Au sein du Gouvernement israélien, il est assez inhabituel de rencontrer des ministres hassidiques qui, de plus, ont la responsabilité d'un portefeuille aussi important que celui dont vous avez la charge. Comment voyez-vous votre mission ?
Je suis avant tout un Juif croyant et pratiquant qui vit en fonction des lois de la Torah et qui exécute les mitsvoth. Je dois dire que la politique en tant que telle ne constitue absolument pas une question prioritaire dans mon travail. J'estime être au service du public. Je déteste la "politique politicienne" qui se résume finalement à un ensemble de petites intrigues. Mon travail au quotidien réside dans le contact sur le terrain avec les responsables municipaux, l'étude des projets de développement, etc.
Cela dit, la question de l'habitat en Israël est très grave, notamment en raison de la flambée des prix de ces dernières années due, entres autres, à une spéculation immobilière immodérée. L'un de mes principaux mandats est de faire en sorte que chaque famille puisse acquérir unlogement décent à un prix abordable. Je crois aussi qu'en tant que Juif orthodoxe, je suis plus qu'un autre tenu à démontrer au monde non-religieux que nous sommes à même de nous investir à fond pour le bien du pays. Pour moi, il s'agit là d'un élément essentiel de ma mission.
Nombreux sont ceux qui pensent que l'arrivée en grand nombre de députés religieux à la Knesset comporte le danger de voir Israël se transformer en une théocratie, du style des Républiques islamiques. Le fait est que de nombreuses inquiétudes sont ouvertement exprimées aussi bien en Israël que dans la diaspora. Qu'en est-il en réalité ?

○ ○ ○ ○ ○ ○ ○

> Exercices:
(1) Selon l'entretien avec le ministre, à quoi est due, entre autres, la flambée des prix du logement en Israël ?
(2) Recopiez le passage de l'entretien avec le ministre qui commence par « Cela dit, la » et se termine par « de ma mission. ».
(3) Écrivez la suite de l'entretien avec le ministre, à partir de la dernière question posée.

> Données affichées:
○ ○ ○ ○ ○ ○ ○

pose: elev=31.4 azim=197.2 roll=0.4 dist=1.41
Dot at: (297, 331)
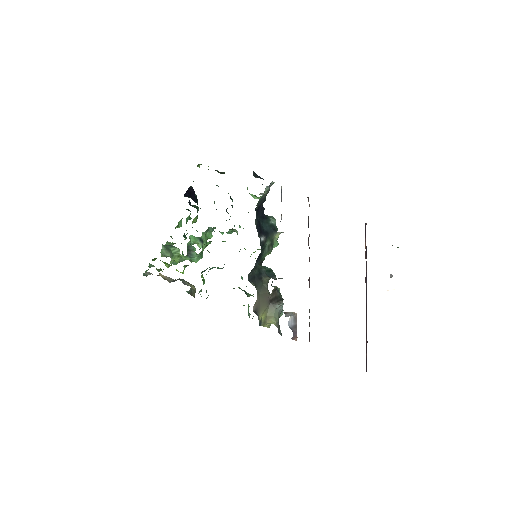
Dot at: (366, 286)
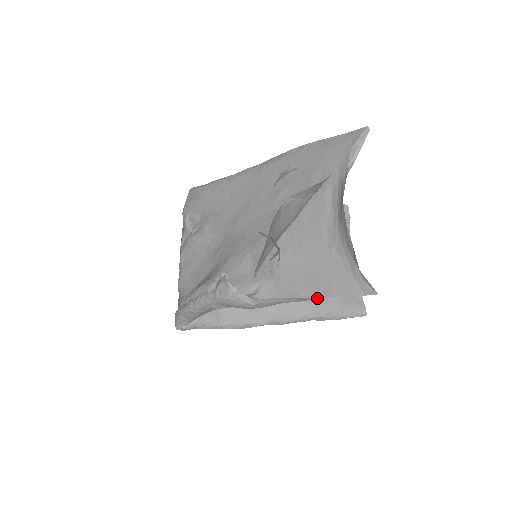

○ ○ ○ ○ ○ ○ ○

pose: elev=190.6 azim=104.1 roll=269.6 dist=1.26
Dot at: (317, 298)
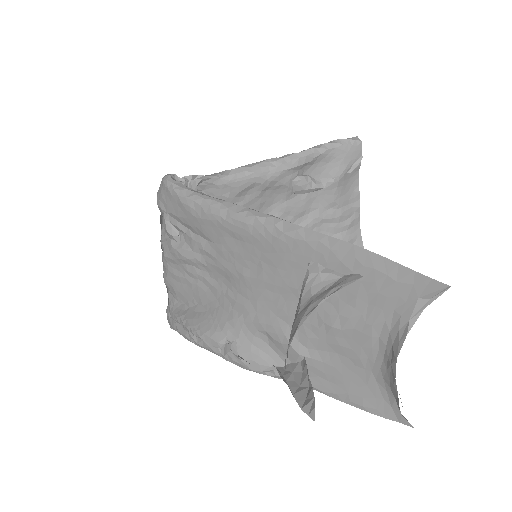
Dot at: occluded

○ ○ ○ ○ ○ ○ ○

> Réponses:
(1) À une spéculation immobilière immodérée.

(2)
Cela dit, la question de l'habitat en Israël est très grave, notamment en raison de la flambée des prix de ces dernières années due, entres autres, à une spéculation immobilière immodérée. L'un de mes principaux mandats est de faire en sorte que chaque famille puisse acquérir unlogement décent à un prix abordable. Je crois aussi qu'en tant que Juif orthodoxe, je suis plus qu'un autre tenu à démontrer au monde non-religieux que nous sommes à même de nous investir à fond pour le bien du pays. Pour moi, il s'agit là d'un élément essentiel de ma mission.

(3)
Nous sommes confrontés à deux genres de critiques: celles qui prônent la peur parce que les gens ne nous connaissent pas et parlent donc en toute ignorance, et celles propagées par les mouvements réformé et libéral (ce dernier se faisant curieusement appeler conservateur...) avec lesquels nous avons un débat légitime et constant. Nous estimons que ces deux groupements constituent un grave danger pour la survie même du peuple juif. Aujourd'hui, nous nous trouvons dans une position de force, nous pouvons jouer un rôle important et influent au sein du gouvernement. Nous allons donc nous y employer. Tout le monde trouvait "normal" que le Parti d'extrême-gauche Meretz, avec ses douze sièges à la Knesset, ait réussi à faire mener aux administrations Rabin et Peres la politique que lui, Meretz, considérait comme juste et ce dans pratiquement tous les domaines, aussi bien sur le plan des affaires étrangères, de la sécurité que des affaires religieuses. Aujourd'hui, nous sommes vingt-trois députés représentants des partis religieux qui avons l'intention d'user de notre influence afin que les affaires de l'Etat soient menées dans la voie que nous considérons juste et bonne pour Israël, celle du judaïsme authentique. Nous sommes conscients que nous ne pourrons pas obtenir satisfaction dans tous les domaines, mais nous agirons en fonction de notre croyance, de notre âme et conscience. Cela dit, nous avons tous un souci majeur, celui de maintenir l'unité et l'harmonie du peuple juif. Si D' nous guide dans la bonne direction et que nous pouvons déployer notre activité au sein d'un ministère ou du gouvernement en général en démontrant à tous que nous prenons très au sérieux notre mission au service de la nation, cela contribuera bien évidemment à faire diminuer ces craintes qui ne sont bien entendu pas fondées, qu'il s'agisse de l'établissement d'une théocratie ou de la pratique forcée de la religion.
Comment expliquez-vous le magnifique succès des partis religieux à qui 19,2% de l'électorat a choisi de faire confiance ?
Ceci démontre très clairement que, contrairement aux affaires étrangères, à la sécurité, à l'économie et aux grands problèmes de société du moment, la question de la religion ne constitue pas un élément clé de la politique israélienne. Il existe bien des politiciens qui souhaiteraient en faire une pomme de discorde mais, pour la plupart des Israéliens, cette question ne constitue pas une source de confrontations. Aux dernières législatives, 600 000 personnes ont voté en disant: nous allons installer à la Knesset des hommes qui portent des kipoth crochetées ou noires et qui, en grande majorité, sont barbus. Chacun de ces électeurs savait très bien pour qui il votait et connaissait parfaitement les valeurs chères aux candidats à qui il accordait sa confiance.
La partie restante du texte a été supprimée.